Programmed cell death protein 1 (PD-1) and its ligand PD-L1 blockade have been identified to target immune checkpoints to treat human cancers with durable clinical benefit. Several studies reveal that the response to PD-1-PD-L1 blockade might correlate with PD-L1 expression levels in tumor cells. However, the mechanistic pathways that regulate PD-L1 protein expression are not understood. Here, we reported that PD-L1 protein is regulated by ATG7-autophagy with an ATG7-initiated positive feedback loop in bladder cancer (BC).

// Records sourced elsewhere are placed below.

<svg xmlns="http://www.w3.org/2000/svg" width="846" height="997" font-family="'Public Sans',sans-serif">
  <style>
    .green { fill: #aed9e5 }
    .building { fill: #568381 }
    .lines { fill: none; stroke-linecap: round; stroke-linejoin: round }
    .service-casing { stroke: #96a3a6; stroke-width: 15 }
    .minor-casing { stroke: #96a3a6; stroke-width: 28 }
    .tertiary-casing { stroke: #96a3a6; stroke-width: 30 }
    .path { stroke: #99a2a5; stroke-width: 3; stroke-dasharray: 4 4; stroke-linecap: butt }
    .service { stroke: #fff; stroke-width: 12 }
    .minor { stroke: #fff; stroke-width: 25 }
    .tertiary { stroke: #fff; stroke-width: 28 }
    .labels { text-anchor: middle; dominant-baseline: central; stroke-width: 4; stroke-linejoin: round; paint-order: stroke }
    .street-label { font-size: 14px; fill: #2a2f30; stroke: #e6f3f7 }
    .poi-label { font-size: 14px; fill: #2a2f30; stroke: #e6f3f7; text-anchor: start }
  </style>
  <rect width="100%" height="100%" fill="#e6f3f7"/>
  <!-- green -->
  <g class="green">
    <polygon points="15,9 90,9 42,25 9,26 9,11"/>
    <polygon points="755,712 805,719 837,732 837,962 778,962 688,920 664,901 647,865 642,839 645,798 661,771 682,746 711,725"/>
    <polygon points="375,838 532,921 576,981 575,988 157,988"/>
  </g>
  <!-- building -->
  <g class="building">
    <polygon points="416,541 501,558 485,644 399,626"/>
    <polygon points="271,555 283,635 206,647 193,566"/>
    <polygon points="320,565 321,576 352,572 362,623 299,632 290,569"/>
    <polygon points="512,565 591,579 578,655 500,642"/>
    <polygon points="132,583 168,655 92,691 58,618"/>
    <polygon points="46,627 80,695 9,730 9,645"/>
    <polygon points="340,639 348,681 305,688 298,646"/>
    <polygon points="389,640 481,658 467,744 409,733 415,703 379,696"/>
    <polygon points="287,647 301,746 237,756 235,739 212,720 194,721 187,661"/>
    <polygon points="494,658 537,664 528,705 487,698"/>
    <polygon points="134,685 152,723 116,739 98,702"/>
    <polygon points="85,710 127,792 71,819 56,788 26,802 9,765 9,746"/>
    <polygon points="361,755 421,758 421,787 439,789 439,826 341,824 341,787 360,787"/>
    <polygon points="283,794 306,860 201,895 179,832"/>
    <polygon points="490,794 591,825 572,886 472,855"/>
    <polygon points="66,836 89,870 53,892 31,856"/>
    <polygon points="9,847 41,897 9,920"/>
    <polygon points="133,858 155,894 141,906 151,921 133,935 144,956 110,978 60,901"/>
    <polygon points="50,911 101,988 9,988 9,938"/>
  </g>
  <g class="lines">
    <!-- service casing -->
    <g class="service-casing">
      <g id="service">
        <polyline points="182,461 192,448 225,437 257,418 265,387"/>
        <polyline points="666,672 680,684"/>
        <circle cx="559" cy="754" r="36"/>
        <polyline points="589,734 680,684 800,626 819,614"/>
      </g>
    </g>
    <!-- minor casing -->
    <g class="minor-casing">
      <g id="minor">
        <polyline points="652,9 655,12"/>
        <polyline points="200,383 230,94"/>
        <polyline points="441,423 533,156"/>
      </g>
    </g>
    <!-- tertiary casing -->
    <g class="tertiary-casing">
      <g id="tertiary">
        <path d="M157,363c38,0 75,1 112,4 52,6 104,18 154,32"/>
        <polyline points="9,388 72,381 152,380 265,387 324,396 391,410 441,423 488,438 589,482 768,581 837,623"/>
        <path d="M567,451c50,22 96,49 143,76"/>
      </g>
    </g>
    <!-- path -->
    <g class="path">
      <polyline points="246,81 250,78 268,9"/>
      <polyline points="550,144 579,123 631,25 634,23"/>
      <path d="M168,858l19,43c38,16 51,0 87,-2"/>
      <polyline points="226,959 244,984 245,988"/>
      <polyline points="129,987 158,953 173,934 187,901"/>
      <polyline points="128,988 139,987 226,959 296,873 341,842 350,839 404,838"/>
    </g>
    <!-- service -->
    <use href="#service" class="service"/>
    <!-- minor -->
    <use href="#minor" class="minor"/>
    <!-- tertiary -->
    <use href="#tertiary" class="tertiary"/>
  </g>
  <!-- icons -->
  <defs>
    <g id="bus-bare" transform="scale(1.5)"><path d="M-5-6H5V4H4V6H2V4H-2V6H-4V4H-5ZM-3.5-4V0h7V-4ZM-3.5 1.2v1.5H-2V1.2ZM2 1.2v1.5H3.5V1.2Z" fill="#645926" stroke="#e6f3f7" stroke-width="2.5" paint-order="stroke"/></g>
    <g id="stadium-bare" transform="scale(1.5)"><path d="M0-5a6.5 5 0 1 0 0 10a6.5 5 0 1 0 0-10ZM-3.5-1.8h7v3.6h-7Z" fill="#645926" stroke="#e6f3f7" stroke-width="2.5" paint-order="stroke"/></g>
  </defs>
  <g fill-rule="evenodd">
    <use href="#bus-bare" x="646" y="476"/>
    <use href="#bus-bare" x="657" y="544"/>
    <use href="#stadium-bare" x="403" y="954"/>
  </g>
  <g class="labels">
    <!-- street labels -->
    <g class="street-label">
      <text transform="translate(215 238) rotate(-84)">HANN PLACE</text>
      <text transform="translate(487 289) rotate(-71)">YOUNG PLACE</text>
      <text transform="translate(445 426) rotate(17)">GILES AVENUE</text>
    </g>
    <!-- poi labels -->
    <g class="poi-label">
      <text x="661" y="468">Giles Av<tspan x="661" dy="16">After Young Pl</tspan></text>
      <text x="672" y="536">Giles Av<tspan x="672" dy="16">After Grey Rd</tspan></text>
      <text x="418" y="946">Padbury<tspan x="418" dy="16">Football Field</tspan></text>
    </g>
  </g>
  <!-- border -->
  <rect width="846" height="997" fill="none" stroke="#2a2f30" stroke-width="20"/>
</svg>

Mechanistic studies revealed that ATG7 overexpression elevates PD-L1 protein level mainly through promoting autophagy-mediated degradation of FOXO3a, thereby inhibiting its initiated miR-145 transcription. The lower expression of miR-145 increases pd-l1 mRNA stability due to the reduction of its direct binding to 3′-UTR of pd-l1 mRNA, in turn leading to increasing in pd-l1 mRNA stability and expression, and finally enhancing stem-like property and invasion of BC cells. Notably, overexpression of PD-L1 in ATG7 knockdown cells can reverse the defect of autophagy activation, FOXO3A degradation, and miR-145 transcription attenuation. Collectively, our results revealed a positive feedback loop to promoting PD-L1 expression in human BC cells. Our study uncovers a novel molecular mechanism for regulating pd-l1 mRNA stability and expression via ATG7/autophagy/FOXO3A/miR-145 axis and reveals the potential for using combination treatment with autophagy inhibitors and PD-1/PD-L1 immune checkpoint blockade to enhance therapeutic efficacy for human BCs.